La imagen habitual que nos muestran los arquitectos sobre sus recién nacidas obras, como algo inerte, sin las arrugas en la piel del paso del tiempo, sin los objetos de la cotidianidad, aquí se desvanece. En la ciudad abierta, las paredes a medio arreglar esperan junto a rincones de acopio de materiales, enredados por vegetación autóctona- esculturas en constante dinamismo y mutabilidad- ; juguetes esparcidos por el suelo; ropa tendida.
Desde que la ciudad naciera en la década de los 70, muchas construcciones han ido emergiendo entre las dunas, y destruyéndose azotadas por los vendavales. Sus edificaciones, hechas "con cualquier material" y "recurriendo sólo a nuestras propias fuerzas y las de los amigos" se convierten así en expresión de la praxis arquitectónica, aún ligada a la Escuela de Arquitectura.
Cientos son los visitantes que la Ciudad Abierta ha recibido, dedicándole hojas de arrugadas libretas, llenas de palabras; Decenas las obras que componen ya su paisaje: el Anfiteatro, la Capilla, la Mesa del Entreacto, el Faubourg, el Palacio del Alba y del Ocaso, el Jardín Cenotafio de Bo, las Torres de Agua, el Ágora de los Huéspedes, el Pozo, el Cementerio, y el Ágora de Tronquoy; el Vestal del Signo, y del Jardín; las Hospederías de la Entrada, del Taller de Obras, de la Alcoba, de la Rosa de los Vientos (Celdas), las de las Máquinas y del Banquete; la Casa de los Nombres, la Galería de la Puntilla, el Taller del Escultor, la Cubícula del Poeta, el Taller de Prototipos, la Hospedería del Errante, de los Diseños, del Pie de Cruz, del Confín; el Palacio Viejo, la Sala de Música y la Cubícula Locanda, entre otros.

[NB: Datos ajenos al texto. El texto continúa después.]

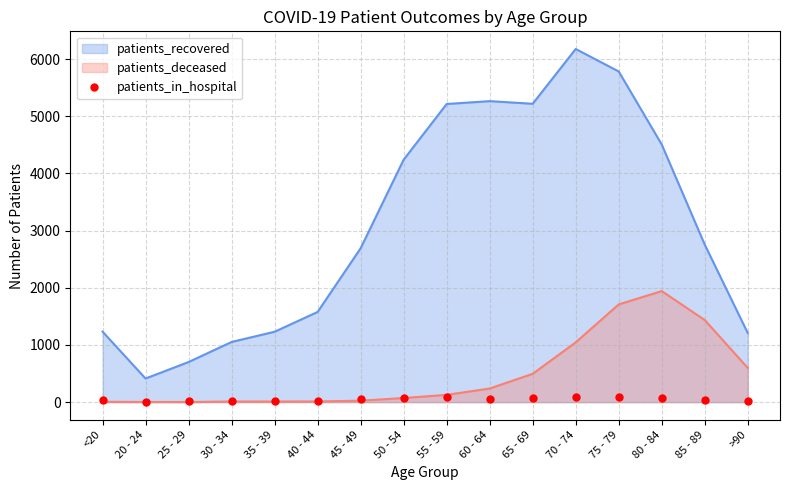

Is it true that patients_deceased equals 495 at 65 - 69?

True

Nada es imperturbable, ni pretende serlo. La idea de la arquitectura como expresión del el ego del arquitecto, perdido en un lenguaje complejo que se ha alejado de la vida de las personas, como idealización de una imagen irreal, aquí no tiene cabida. La comprensión de la arquitectura, leída y reconocida, igual que su paisaje, ocupa todos los sentidos del visitante.
Nos apoyábamos en que los arquitectos que levantan las casas de todos, llevan dentro de sí una dimensión de lo que es lo en común con su multiplicidad
Así, caminando por sus veredas, nos alejamos de la obra como proyección de un egoísmo creador que se separa del único objetivo de un edificio (ser vivido). Dejamos atrás Amereida, la travesía por espacios vivos, arquitectura degradable, mutable, transformable; que envejece, como la vida, que desaparece, como la muerte, y que entierra a sus creadores y habitantes bajo las arenas de las que nacieron.